The way South Africa expats pay tax is changing and many may be sleepwalking into financial trouble without realising what is happening.
From March 2020, South Africans abroad face a massive financial shake-up after the government decided to tax their worldwide income, even if they live outside the country in popular expat destinations like Dubai and other Gulf States.
Around 800,000 South Africans living abroad are thought to be caught by the new tax, even if their money stays out of South Africa.
The biggest concern is South Africa expats are unaware of the charges because they are not keeping up with the news back home or are unaware they are impacted by the new rules.
Those in the Gulf’s tax-free economies could also suffer more than most as they pay no tax on earnings overseas but now face huge tax bills back home.
Tax-free pay targeted by SARS
The government is targeting every South African expat earning the equivalent of R1 million or more.
The limit is not confined to salary – the new rules also take account of the cash equivalent of benefits offered by employers, such as housing, school fees, travel, cars and medical insurance.
End of contract gratuities are also a target for the South African Revenue Service.
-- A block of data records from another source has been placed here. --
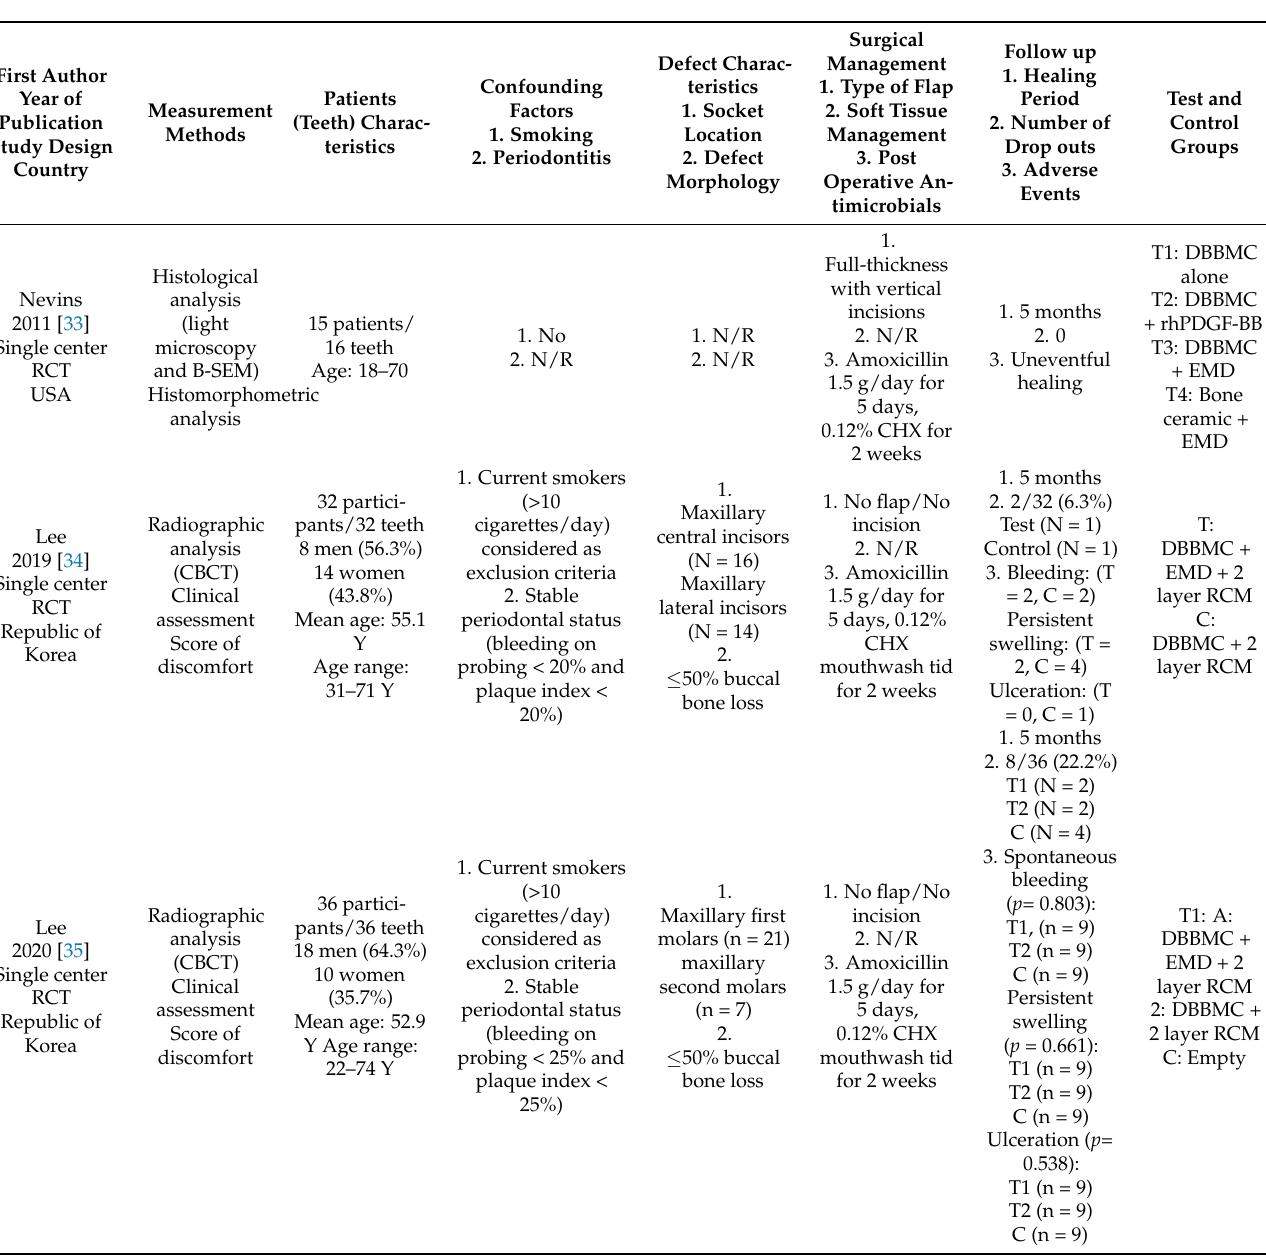
Table 1. Main characteristics of the included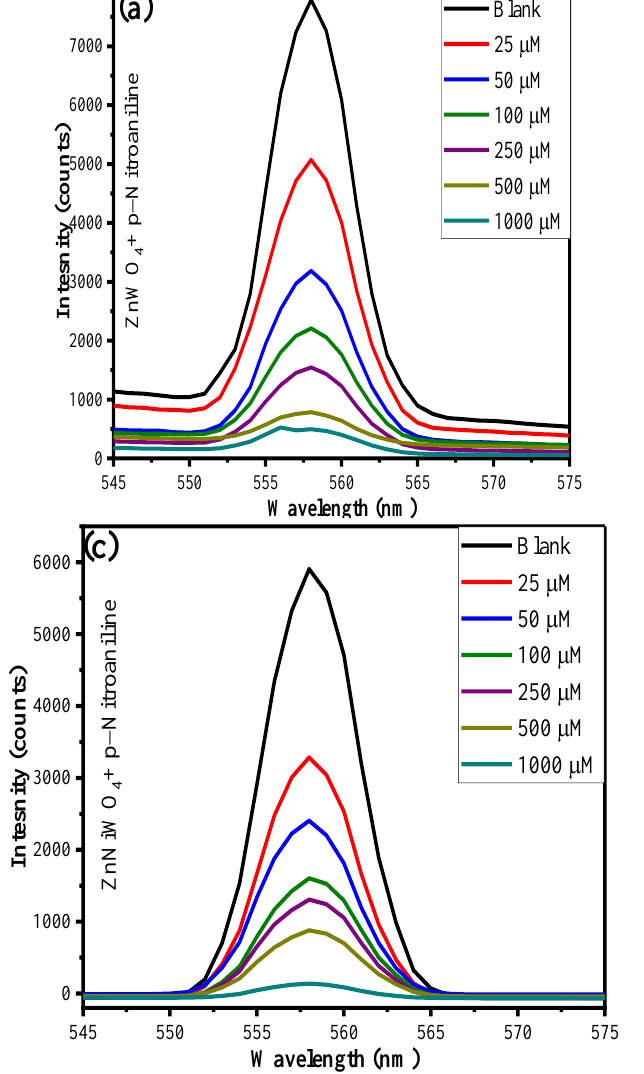
Figure 10. Effect of varying p-NA concentrations on fluorescence intensity of ( a ) ZnWO 4, ( b ) NiWO 4, and ( c ) ZnNiWO 4, recorded at 320 nm excitation wavelength.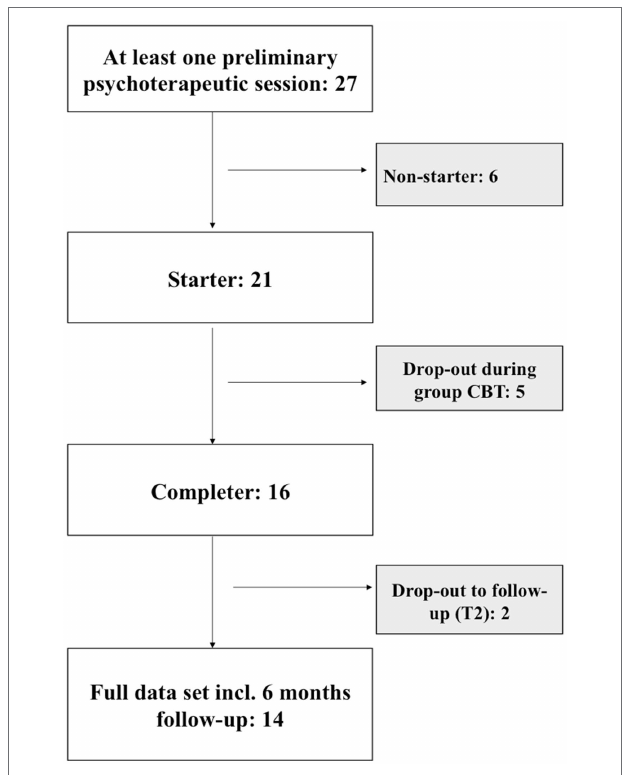
FIGURE 1 | Flowchart of the recruitment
The tax-free payments are paid based on pay and time in a contract – but will now fall under the new tax regime.
The income tax on worldwide income will be charged at rates up to 45%.
But one expat financial expert explained the taxa change does not mean doom and gloom for every South Africa expat.
Tax mitigation options
“By taking the right advice as quickly as possible, you can mitigate that tax liability,” said Nigel Green, CEO and founder of world leading expat financial advice firm deVere Acuma.
“South Africans have a fantastic opportunity if they do take the right advice to reduce their taxation and to make sure they secure their financial future.”
Green also explained many experts touting financial emigration as a solution to the tax dilemma may be leading expats into more financial issues.
“Financial emigration is one option and not necessarily the best,” said Green. “Becoming non-resident can lead to capital gains problems and prevents expats retiring back home.
“There are other options available to mitigate the tax without taking such drastic steps.”